I am having issues with ggplot2 geom_histogram when plotting frequencies and using facet_wrap at the same time:
#
myTestDF<- data.frame(
Sample = as.vector(replicate(n = 6, expr = c('s1', 's2', 's3'))),
var2 = c(
replicate(n = 9, expr = 't1'),
replicate(n = 9, expr = 't2')),
Val1 = c(
replicate(n = 3, expr = c(2,20,40)),
replicate(n = 3, expr = c(0.2,0.4,0.6))),
stringsAsFactors = FALSE)
myTestDF<- rbind(myTestDF, data.frame(Sample = 's2', var2 = 't1', Val1 = 70,
stringsAsFactors = FALSE)) ##afterthought :)

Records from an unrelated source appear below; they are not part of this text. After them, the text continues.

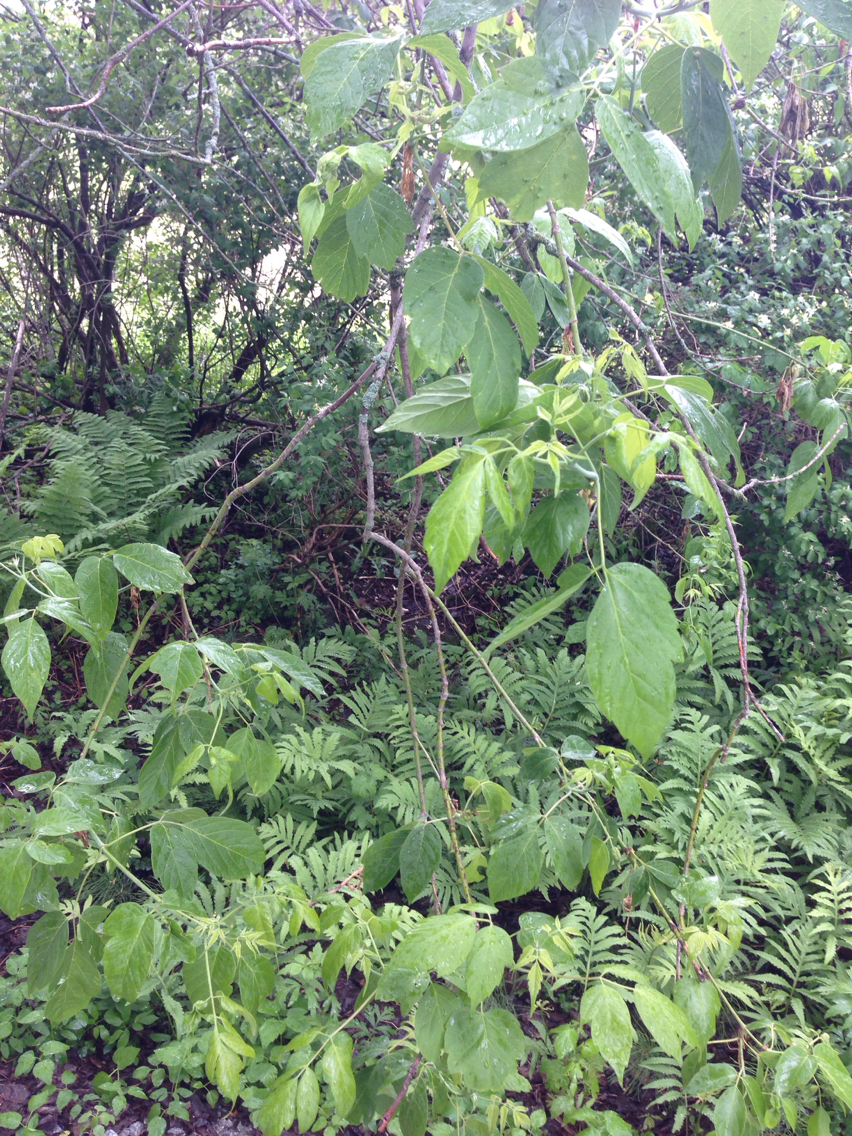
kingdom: Plantae
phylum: Tracheophyta
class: Magnoliopsida
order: Sapindales
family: Sapindaceae
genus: Acer
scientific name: Acer negundo
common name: Ashleaf maple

myTestDF$var3<- paste(myTestDF$Sample, myTestDF$var2, sep = '_')
###Now, this works:
ggplot(
data = myTestDF[myTestDF$Sample=='s2',],
aes(x = Val1, fill = var2)) +
geom_histogram(
aes(y = after_stat(c(
count[group==1]/sum(count[group==1]),
count[group==2]/sum(count[group==2])))),
position = "identity", alpha = 0.5) +
labs(title = 'testHist',
x = "Val1", y = "Frequency") +
theme_minimal()
#
However, I can’t figure a way to make it work with facet_wrap by ‘Sample’. The frequencies get all messed up, and after experimenting and reading around, I can’t find a way to do it. Of course I can do a for loop , but I would like to understand if it can be done with facet_wrap or other ggplot2 function. Looking forward to your feedback.
>Solution :
The issue is that you do not account for the panels when computing the relative frequencies separately for each group, i.e. when you use facet_wrap the data is ordered first by PANEL and second by group. Instead I would suggest to use e.g. ave() to compute the relative frequencies. In the code below I also added the PANEL as a second grouping variable.
library(ggplot2)
ggplot(
myTestDF, aes(x = Val1, fill = var2)
) +
geom_histogram(
aes(y = after_stat(
ave(count, group, PANEL, FUN = \(x) x / sum(x))
)),
position = "identity", alpha = 0.5
) +
labs(
title = "testHist",
x = "Val1", y = "Frequency"
) +
theme_minimal() +
facet_wrap(~Sample)
#> `stat_bin()` using `bins = 30`. Pick better value with `binwidth`.